Screen shot of Information Window for Iran’s national browser, showing it is based on Firefox.

Saina is central to the success of the government-issued SSL certificates (and thus the government’s ability to gain access to content flowing across its National Internet) because Saina uses the SSL certificates issued by the Iranian government. Indeed, Iran’s national SSL certificates are valid on no other browser and thus their integration into Saina is critical to their use.

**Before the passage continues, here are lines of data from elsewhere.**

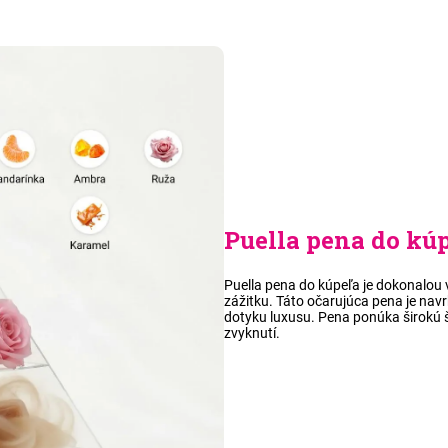
Puella pena do kú
Puella pena do kúpeľa je dokonalou
zážitku. Táto očarujúca pena je nav
dotyku luxusu. Pena ponúka širokú š
zvyknutí.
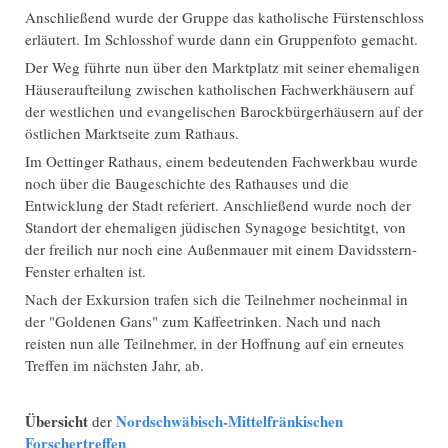
Anschließend wurde der Gruppe das katholische Fürstenschloss
erläutert. Im Schlosshof wurde dann ein Gruppenfoto gemacht.
Der Weg führte nun über den Marktplatz mit seiner ehemaligen
Häuseraufteilung zwischen katholischen Fachwerkhäusern auf
der westlichen und evangelischen Barockbürgerhäusern auf der
östlichen Marktseite zum Rathaus.
Im Oettinger Rathaus, einem bedeutenden Fachwerkbau wurde
noch über die Baugeschichte des Rathauses und die
Entwicklung der Stadt referiert. Anschließend wurde noch der
Standort der ehemaligen jüdischen Synagoge besichtitgt, von
der freilich nur noch eine Außenmauer mit einem Davidsstern-
Fenster erhalten ist.
Nach der Exkursion trafen sich die Teilnehmer nocheinmal in
der "Goldenen Gans" zum Kaffeetrinken. Nach und nach
reisten nun alle Teilnehmer, in der Hoffnung auf ein erneutes
Treffen im nächsten Jahr, ab.
Übersicht
Nordschwäbisch-Mittelfränkischen
der
Forschertreffen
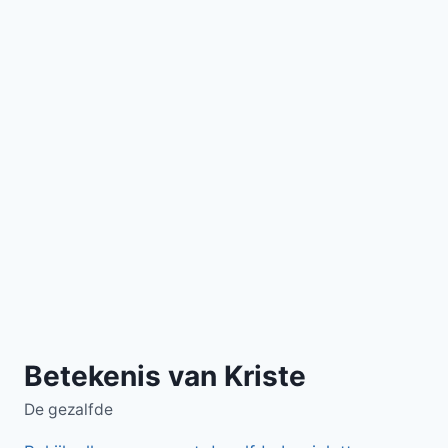
Betekenis van Kriste
De gezalfde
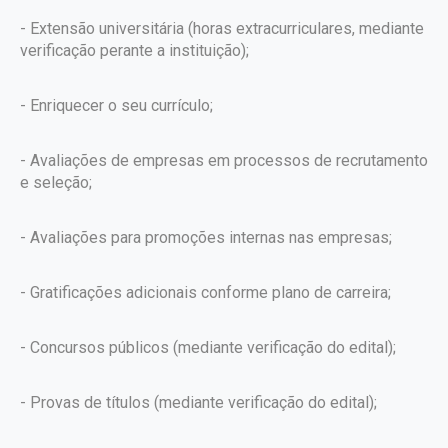
- Extensão universitária (horas extracurriculares, mediante
verificação perante a instituição);
- Enriquecer o seu currículo;
- Avaliações de empresas em processos de recrutamento
e seleção;
- Avaliações para promoções internas nas empresas;
- Gratificações adicionais conforme plano de carreira;
- Concursos públicos (mediante verificação do edital);
- Provas de títulos (mediante verificação do edital);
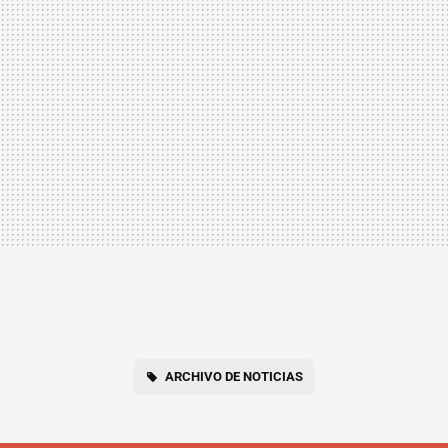
ARCHIVO DE NOTICIAS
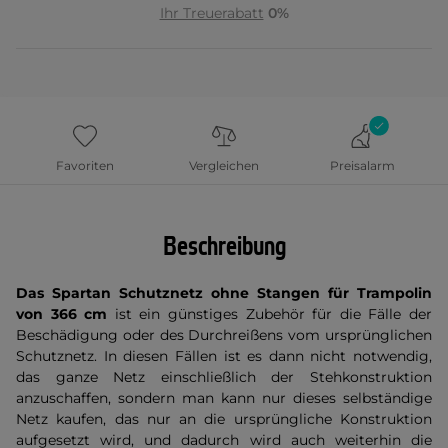
Ihr Treuerabatt
0%
Favoriten
Vergleichen
Preisalarm
Beschreibung
Das Spartan Schutznetz ohne Stangen für Trampolin
von 366 cm
ist ein günstiges Zubehör für die Fälle der
Beschädigung oder des Durchreißens vom ursprünglichen
Schutznetz. In diesen Fällen ist es dann nicht notwendig,
das ganze Netz einschließlich der Stehkonstruktion
anzuschaffen, sondern man kann nur dieses selbständige
Netz kaufen, das nur an die ursprüngliche Konstruktion
aufgesetzt wird, und dadurch wird auch weiterhin die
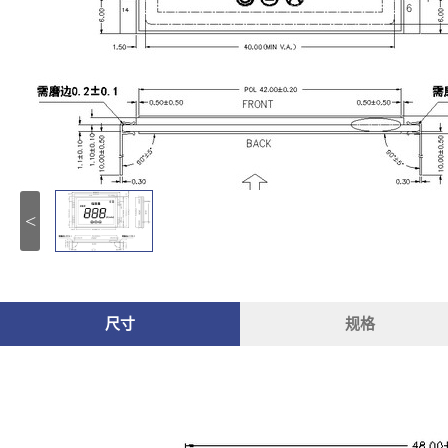
<
尺寸
规格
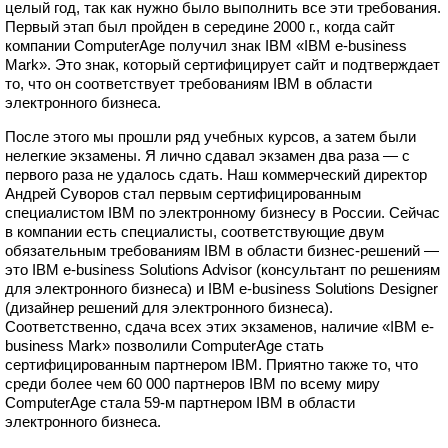
целый год, так как нужно было выполнить все эти требования.
Первый этап был пройден в середине 2000 г., когда сайт
компании ComputerAge получил знак IBM «IBM e-business
Mark». Это знак, который сертифицирует сайт и подтверждает
то, что он соответствует требованиям IBM в области
электронного бизнеса.
После этого мы прошли ряд учебных курсов, а затем были
нелегкие экзамены. Я лично сдавал экзамен два раза — с
первого раза не удалось сдать. Наш коммерческий директор
Андрей Суворов стал первым сертифицированным
специалистом IBM по электронному бизнесу в России. Сейчас
в компании есть специалисты, соответствующие двум
обязательным требованиям IBM в области бизнес-решений —
это IBM e-business Solutions Advisor (консультант по решениям
для электронного бизнеса) и IBM e-business Solutions Designer
(дизайнер решений для электронного бизнеса).
Соответственно, сдача всех этих экзаменов, наличие «IBM e-
business Mark» позволили ComputerAge стать
сертифицированным партнером IBM. Приятно также то, что
среди более чем 60 000 партнеров IBM по всему миру
ComputerAge стала 59-м партнером IBM в области
электронного бизнеса.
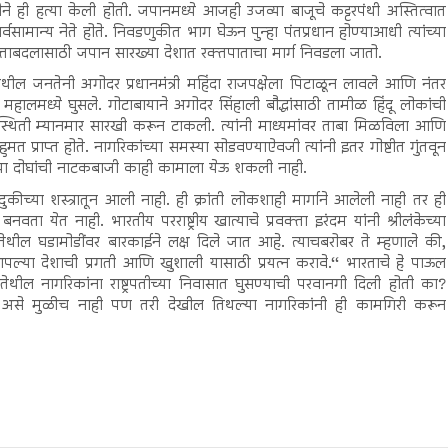
रीने ही हत्या केली होती. जपानमध्ये आजही उजव्या बाजूचे कट्टरपंथी अस्तित्वात
वसामान्य नेते होते. निवडणुकीत भाग घेऊन पुन्हा पंतप्रधान होण्याआधी त्यांच्या
सत्ताबदलासाठी जपान सारख्या देशात रक्तपाताचा मार्ग निवडला जातो.
तेथील जनतेनी अगोदर प्रधानमंत्री महिंदा राजपक्षेला पिटाळून लावले आणि नंतर
ंच्या महालमध्ये घुसले. गोटाबायाने अगोदर सिंहाली बौद्धांसाठी तामीळ हिंदू लोकांची
परिस्थिती म्यानमार सारखी करून टाकली. त्यांनी माध्यमांवर ताबा मिळविला आणि
प्राप्त होते. नागरिकांच्या समस्या सोडवण्याऐवजी त्यांनी इतर गोष्टीत गुंतवून
र या दोघांची नाटकबाजी काही कामाला येऊ शकली नाही.
दुकीच्या शस्त्रातून आली नाही. ही क्रांती लोकशाही मार्गाने आलेली नाही तर ही
नवता येत नाही. भारतीय परराष्ट्रीय खात्याचे प्रवक्ता इरंदम यांनी श्रीलंकेच्या
 तेथील घडामोडींवर बारकाईने लक्ष दिले जात आहे. त्याचबरोबर ते म्हणाले की,
वारे आपल्या देशाची प्रगती आणि खुशाली यासाठी प्रयत्न करावे.‘‘ भारताचे हे पाऊल
 तेथील नागरिकांना राष्ट्रपतीच्या निवासात घुसण्याची परवानगी दिली होती का?
हे? असे मुळीच नाही पण तरी देखील तिथल्या नागरिकांनी ही कामगिरी करून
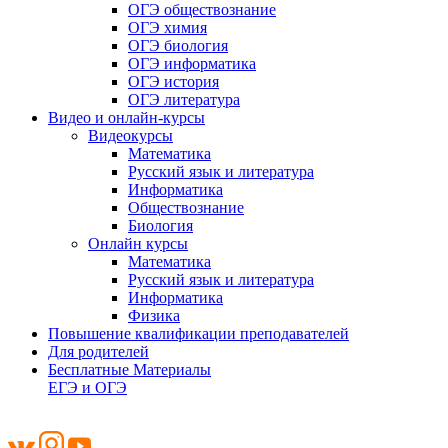
ОГЭ обществознание
ОГЭ химия
ОГЭ биология
ОГЭ информатика
ОГЭ история
ОГЭ литература
Видео и онлайн-курсы
Видеокурсы
Математика
Русский язык и литература
Информатика
Обществознание
Биология
Онлайн курсы
Математика
Русский язык и литература
Информатика
Физика
Повышение квалификации преподавателей
Для родителей
Бесплатные Материалы
ЕГЭ и ОГЭ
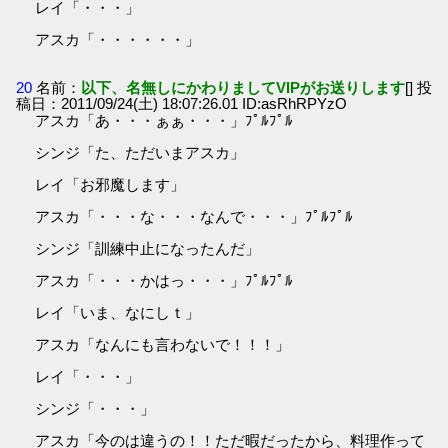
レイ「・・・」
アスカ「・・・・・・」
20
名前：
以下、名無しにかわりましてVIPがお送りします
[] 投
稿日：2011/09/24(土) 18:07:26.01 ID:asRhRPYzO
アスカ「あ・・・ぁぁ・・・」ﾌﾟﾙﾌﾟﾙ
シンジ「た、ただいまアスカ」
レイ「お邪魔します」
アスカ「・・・な・・・なんで・・・」ﾌﾟﾙﾌﾟﾙ
シンジ「訓練中止になったんだ」
アスカ「・・・かはっ・・・」ﾌﾟﾙﾌﾟﾙ
レイ「いま、なにしｔ」
アスカ「なんにも言わないで！！！」
レイ「・・・」
シンジ「・・・」
アスカ「今のは違うの！！ただ暇だったから、料理作って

Thus if an individual uses, for example, FireFox, Safari, Google Chrome or Microsoft IE to access Iran’s national SSL certificate provider site, https://www.enamad.ir, he or she will receive a message warning them that they are using an invalid, or “untrusted” SSL security certificate. If the individual opens the same site with Iran’s national browser, Saina, however, he or she will get no warning message.

As more and more people use Iran’s Saina browser—and the state-issued SSL certificates contained therein—the national certificates become recognized as trusted, due to their increased usage. This process is particularly insidious, because at a certain point, root certification is achieved and computers will no longer show an error message when using these certificates. The national SSL certificates will thus allow the Iranian government to have access to the online activities of users without their knowledge.

Screen shot showing that Iran’s national browser will not show a warning message (indicating an untrusted certificate is being used) when Iran’s national SSL certificates are used on it.

Hamid Reza Hadipour, the deputy manager of the Center for eCommerce Development in charge of the Electronic Trust Mark program, has said that more than 25,000 certificates were issued in 2011. Since then, the number of these certificates has reached 100,000.

In an interview with itanalyze.com, Hadipour also predicted that “with the installment of new systems and increased distribution of [the national SSL] certificates, the goal of issuing 500,000 certificates would be reached in 2014.” That is a small number compared to the millions of non-governmental certificates currently used by Iranians online, but it is increasing at a rapid rate.

The ability of the authorities to access account content can have catastrophic consequences. Online content retrieved by the authorities has frequently been used as the sole “evidence” to convict individuals of national security-related crimes and sentence them to lengthy prison terms. In a judicial system routinely marked by denial of due process and the lack of fair trial standards, and in the absence of legal protections or regulations to keep the security agencies in check, the government’s ability to access accounts thus poses grave security risks to users.